I don’t do good with tragedies. Or death. I guess not many people do. Oh, I want to be informed, I want to know what’s going on, so I do read the main stories, but I can’t go much deeper. Mostly because I can’t bear to hear about people who’ve lost their entire families, their parents, spouses or their children. That’s why I prefer not to watch the 24-hr coverage on CNN or the hour-long specials on the networks. Last night on ABC they ran an hour-long update and I had to (figuratively) watch with my hands over my eyes. I just can’t take it all in one fell swoop, so I had to switch around from time-to-time and find something else that was more frivolous and distracting. You know, cooking shows. College hockey games that I didn’t care about. Or play Skee-Ball on my IPhone. It’s not because I don’t care, it’s because I simply can’t overload myself with…..heaviness. Maybe part of me is pretending it’s just another dumb scripted show on TV. I want a director over there to yell “that’s a wrap!” and everyone will go home, have dinner and go to bed. But I know that’s not the case. How I wish.

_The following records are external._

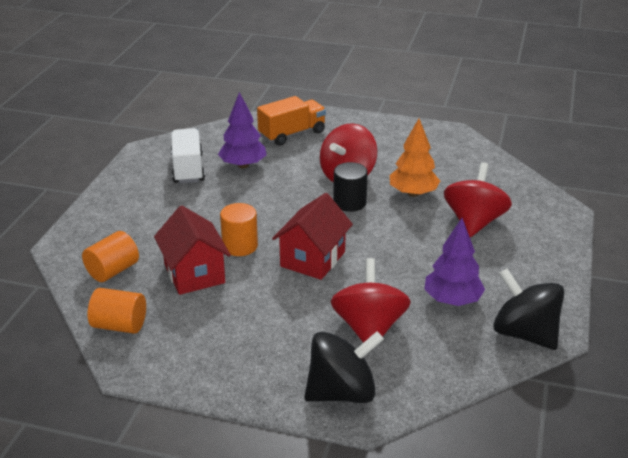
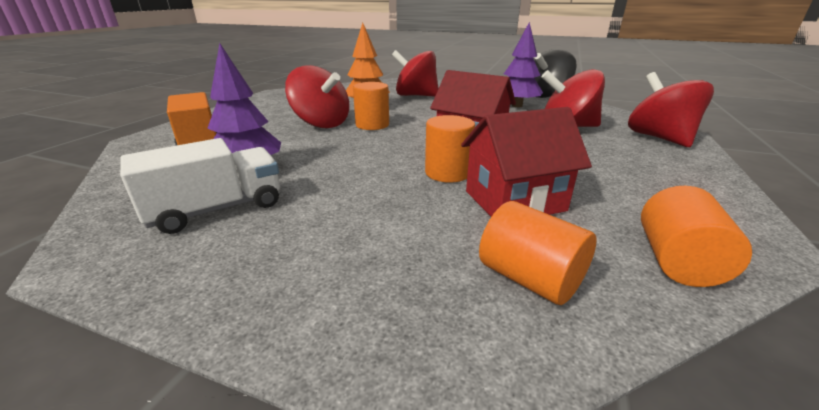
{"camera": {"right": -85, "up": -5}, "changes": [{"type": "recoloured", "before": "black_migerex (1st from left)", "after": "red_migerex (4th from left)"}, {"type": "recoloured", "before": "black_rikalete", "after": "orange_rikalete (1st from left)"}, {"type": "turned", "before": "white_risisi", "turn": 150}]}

Sometimes I have these daydreams that deceased people who I was close to didn’t really die. That they just faked their death and went away for a while to be by themselves. I think about how cruel a joke that would be, but in the end I’d be totally OK with it. The ABC thing was sort of ridiculous at times. They had a survival expert on the show who gave tips on how to survive longer if you’re trapped. He suggested that you stay calm and drink your own urine if you have to. Really? All well and fine, I suppose. Then they had a family on via satellite in Oregon who were supposed to adopt some children over there. The anchors let the family talk about it for a while until ABC unveiled a Skype video connection of a doctor over there in Haiti, holding the safe children. The woman burst into tears. The man got wide-eyed. Why didn’t ABC just tell the family up front that the kids were ok? Because it’s good TV? What the hell?

Whatever. None of it will help those people in Haiti right now. Donate if you can.